One of the most fun things about putting together this issue was looking back at some of our original issues, including the very first edition of Senior Prime Times. You'll find a reproduction of that cover, along with back-in-the-day advertising from some of the businesses that have allowed us to bring you PRIME every month since 1992, in a special 20th Anniversary salute on pages 14 and 15.
Please be sure to take a peek and, if you frequent those advertisers, please let them know you are a reader.
Speaking of PRIME's history, this month's feature story put me back in touch with someone I'd come to admire years ago when researching a previous story. York Mayo and I first met when he was executive director of Habitat for Humanity.
At the time his enthusiasm and drive to see the nonprofit agency that provides houses to individuals who might not be able to achieve their dream of home ownership grow and succeed truly impressed me.
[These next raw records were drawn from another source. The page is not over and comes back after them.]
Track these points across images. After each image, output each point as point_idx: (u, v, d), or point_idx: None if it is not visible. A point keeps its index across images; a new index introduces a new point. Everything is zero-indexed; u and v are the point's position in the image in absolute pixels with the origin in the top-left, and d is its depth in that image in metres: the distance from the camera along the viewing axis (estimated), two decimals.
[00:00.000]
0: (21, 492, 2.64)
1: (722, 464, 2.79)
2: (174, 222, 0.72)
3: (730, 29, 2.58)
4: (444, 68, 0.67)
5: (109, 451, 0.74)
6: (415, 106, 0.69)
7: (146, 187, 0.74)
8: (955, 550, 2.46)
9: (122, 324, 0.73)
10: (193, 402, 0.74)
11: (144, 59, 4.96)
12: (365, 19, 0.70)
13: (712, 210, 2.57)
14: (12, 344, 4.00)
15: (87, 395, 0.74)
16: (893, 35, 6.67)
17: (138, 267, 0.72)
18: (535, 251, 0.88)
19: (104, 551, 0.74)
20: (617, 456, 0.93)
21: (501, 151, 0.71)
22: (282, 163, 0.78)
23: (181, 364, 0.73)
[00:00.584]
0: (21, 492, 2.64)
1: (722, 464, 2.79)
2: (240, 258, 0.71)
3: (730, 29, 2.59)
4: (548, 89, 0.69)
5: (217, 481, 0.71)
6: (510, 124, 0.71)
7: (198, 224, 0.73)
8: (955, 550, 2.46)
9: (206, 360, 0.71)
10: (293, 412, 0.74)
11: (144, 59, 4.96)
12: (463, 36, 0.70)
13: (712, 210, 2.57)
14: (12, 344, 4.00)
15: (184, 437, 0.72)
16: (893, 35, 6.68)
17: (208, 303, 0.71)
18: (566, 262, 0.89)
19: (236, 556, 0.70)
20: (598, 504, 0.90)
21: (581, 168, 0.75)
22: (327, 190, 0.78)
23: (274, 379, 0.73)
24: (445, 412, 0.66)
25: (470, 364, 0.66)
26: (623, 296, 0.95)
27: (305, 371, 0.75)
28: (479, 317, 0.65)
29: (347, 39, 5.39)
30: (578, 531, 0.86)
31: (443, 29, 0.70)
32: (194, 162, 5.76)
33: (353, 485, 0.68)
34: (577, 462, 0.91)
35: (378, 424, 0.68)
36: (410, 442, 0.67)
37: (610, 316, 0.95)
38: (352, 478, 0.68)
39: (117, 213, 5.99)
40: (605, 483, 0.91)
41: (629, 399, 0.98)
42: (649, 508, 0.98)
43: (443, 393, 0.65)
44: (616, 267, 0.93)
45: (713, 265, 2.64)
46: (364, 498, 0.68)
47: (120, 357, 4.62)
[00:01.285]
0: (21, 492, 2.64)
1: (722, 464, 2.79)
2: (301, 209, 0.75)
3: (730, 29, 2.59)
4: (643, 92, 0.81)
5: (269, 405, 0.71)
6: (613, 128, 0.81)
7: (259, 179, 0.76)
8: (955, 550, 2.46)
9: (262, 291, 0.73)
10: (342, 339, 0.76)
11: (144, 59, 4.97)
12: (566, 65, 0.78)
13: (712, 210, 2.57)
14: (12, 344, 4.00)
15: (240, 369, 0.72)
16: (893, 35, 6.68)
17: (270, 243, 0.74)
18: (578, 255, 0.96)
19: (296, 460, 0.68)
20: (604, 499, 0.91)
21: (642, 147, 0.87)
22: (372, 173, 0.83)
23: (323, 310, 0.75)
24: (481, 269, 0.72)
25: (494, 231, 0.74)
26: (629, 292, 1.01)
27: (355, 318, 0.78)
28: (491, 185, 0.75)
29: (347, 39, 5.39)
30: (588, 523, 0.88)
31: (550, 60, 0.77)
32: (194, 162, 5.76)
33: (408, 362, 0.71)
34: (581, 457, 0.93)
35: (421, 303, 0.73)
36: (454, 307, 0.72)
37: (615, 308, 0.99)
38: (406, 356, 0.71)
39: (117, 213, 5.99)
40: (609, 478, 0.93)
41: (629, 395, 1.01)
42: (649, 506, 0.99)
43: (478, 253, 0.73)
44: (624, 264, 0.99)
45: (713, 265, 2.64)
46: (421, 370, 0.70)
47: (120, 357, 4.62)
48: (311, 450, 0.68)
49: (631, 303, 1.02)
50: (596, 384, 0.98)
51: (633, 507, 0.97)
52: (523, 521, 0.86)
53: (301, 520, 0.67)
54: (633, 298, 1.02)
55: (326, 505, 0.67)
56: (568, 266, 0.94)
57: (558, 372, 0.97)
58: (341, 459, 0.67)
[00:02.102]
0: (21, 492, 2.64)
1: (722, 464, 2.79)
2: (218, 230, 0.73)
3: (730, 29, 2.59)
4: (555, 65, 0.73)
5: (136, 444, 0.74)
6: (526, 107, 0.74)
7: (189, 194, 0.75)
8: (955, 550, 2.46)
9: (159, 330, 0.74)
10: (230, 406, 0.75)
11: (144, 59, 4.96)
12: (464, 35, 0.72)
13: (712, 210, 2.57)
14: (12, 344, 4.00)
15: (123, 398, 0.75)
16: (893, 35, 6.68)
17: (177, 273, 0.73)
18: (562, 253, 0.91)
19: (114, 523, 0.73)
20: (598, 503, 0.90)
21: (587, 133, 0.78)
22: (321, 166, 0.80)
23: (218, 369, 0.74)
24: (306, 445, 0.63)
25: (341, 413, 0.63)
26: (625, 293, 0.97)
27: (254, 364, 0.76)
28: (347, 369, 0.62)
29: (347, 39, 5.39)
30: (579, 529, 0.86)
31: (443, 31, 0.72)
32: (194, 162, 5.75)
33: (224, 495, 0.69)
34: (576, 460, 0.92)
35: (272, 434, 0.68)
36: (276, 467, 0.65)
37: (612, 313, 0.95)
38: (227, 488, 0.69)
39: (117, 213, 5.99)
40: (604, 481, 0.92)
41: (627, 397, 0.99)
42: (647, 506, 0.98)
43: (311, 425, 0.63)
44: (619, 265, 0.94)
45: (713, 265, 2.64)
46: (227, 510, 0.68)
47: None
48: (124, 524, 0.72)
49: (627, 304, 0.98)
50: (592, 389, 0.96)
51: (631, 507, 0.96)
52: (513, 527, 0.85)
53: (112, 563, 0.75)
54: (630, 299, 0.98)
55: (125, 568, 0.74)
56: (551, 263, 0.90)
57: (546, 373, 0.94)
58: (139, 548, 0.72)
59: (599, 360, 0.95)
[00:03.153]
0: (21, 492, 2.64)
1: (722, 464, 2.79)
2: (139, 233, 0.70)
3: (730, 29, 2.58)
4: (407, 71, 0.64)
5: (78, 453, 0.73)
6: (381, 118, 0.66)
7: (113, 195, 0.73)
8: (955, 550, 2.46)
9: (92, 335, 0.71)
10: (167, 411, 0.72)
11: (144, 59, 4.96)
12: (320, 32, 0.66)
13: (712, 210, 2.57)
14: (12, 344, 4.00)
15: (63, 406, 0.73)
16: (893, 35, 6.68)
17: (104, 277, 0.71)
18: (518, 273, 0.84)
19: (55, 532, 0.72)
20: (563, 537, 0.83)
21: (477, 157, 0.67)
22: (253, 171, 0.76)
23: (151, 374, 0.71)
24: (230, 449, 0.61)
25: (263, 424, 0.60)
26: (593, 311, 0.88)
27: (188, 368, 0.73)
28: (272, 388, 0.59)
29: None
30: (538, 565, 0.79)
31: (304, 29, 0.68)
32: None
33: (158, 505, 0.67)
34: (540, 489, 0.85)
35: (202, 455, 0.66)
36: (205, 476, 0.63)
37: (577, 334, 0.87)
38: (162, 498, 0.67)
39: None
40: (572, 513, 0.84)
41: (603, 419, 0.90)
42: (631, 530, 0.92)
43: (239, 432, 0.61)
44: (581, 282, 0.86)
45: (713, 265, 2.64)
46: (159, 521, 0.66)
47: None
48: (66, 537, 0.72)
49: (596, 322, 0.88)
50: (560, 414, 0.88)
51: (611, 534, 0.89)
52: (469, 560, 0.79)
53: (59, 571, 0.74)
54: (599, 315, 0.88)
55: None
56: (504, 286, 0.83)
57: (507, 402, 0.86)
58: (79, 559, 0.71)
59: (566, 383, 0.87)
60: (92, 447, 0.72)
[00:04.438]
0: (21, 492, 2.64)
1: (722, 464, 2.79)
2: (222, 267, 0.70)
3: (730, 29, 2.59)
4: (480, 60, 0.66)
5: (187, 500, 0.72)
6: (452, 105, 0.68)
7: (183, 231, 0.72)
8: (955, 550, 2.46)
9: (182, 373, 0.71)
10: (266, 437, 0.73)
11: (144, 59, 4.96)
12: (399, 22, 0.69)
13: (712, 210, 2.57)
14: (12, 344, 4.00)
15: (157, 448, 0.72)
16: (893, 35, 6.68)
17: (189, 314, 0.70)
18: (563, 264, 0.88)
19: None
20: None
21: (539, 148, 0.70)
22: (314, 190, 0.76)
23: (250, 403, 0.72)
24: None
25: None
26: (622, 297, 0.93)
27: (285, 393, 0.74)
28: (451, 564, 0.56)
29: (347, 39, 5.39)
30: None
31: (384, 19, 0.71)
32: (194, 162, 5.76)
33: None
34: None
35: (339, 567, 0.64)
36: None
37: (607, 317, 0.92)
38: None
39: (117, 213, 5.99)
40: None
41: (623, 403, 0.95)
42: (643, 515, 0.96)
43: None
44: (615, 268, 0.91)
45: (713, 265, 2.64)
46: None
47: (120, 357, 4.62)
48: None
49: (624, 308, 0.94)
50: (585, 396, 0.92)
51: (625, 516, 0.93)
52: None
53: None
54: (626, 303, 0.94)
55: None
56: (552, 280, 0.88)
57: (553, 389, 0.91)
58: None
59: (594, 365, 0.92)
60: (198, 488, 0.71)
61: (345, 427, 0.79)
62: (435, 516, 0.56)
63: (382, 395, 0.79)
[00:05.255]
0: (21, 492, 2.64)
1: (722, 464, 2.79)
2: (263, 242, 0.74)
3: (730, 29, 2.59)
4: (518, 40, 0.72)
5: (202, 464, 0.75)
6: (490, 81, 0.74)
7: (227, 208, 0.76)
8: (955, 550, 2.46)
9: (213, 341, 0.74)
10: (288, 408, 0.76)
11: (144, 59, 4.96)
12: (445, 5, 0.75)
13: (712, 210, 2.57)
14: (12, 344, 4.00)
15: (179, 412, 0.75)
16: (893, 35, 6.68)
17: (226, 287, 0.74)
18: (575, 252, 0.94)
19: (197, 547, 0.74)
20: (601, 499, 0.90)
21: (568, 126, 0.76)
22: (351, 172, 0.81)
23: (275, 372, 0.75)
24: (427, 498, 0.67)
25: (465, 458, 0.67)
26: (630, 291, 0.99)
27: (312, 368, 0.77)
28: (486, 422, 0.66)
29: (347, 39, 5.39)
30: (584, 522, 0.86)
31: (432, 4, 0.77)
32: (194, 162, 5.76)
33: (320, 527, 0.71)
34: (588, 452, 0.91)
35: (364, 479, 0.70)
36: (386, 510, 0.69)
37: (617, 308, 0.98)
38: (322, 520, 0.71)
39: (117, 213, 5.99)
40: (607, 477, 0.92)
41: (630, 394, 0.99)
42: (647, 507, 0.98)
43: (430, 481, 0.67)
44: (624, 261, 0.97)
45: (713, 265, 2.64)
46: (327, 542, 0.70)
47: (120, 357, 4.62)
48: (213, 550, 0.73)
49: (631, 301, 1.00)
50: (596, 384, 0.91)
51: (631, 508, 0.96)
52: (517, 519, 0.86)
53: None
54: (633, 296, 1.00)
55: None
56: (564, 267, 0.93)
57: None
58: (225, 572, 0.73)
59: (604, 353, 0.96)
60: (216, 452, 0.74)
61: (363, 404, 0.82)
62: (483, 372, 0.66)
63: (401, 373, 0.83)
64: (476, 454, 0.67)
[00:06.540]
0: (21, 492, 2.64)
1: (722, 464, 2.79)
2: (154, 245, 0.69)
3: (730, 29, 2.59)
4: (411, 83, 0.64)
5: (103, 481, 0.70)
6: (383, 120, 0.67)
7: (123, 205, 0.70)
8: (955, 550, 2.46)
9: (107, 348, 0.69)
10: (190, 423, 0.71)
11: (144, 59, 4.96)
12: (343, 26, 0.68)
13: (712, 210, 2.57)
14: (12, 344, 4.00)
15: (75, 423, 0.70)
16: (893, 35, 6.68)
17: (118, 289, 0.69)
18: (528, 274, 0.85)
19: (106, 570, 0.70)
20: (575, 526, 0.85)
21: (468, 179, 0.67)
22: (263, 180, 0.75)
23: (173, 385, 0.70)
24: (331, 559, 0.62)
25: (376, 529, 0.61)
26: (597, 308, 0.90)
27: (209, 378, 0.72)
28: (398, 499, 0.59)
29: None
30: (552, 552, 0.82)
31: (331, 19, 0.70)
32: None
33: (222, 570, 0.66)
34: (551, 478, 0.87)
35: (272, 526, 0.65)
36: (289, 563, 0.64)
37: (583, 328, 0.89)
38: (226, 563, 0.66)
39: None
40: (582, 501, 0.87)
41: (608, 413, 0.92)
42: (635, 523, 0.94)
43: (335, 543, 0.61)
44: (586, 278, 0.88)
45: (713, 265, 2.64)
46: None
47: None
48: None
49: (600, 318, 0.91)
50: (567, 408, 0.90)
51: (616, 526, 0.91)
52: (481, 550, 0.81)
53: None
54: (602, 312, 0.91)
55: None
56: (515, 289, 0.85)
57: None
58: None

He remembered me when I called – something that always flatters a journalist – and was genuinely pleased that I'd taken an interest in his latest project with his longtime friend, Bob Perry.
That endeavor – a scholarship program that is giving four local young men with promising high school or junior college achievement records but terrible life circumstances – a chance to attend college, struck me as the truest form of philanthropy. It's an investment in raw human potential.
I had an opportunity to visit with the four young men who are participating in what is now known as The Millbrook Scholarship Program, and cannot put into words how impressed I was with their appreciation for the opportunity to attend school, their dedication to their studies, their drive to achieve and moreover, their desire to someday be able to emulate their benefactors and give back to society.
The Millbrook Scholars are living proof that it is possible for dedicated people to make a real and lasting difference in another person's life.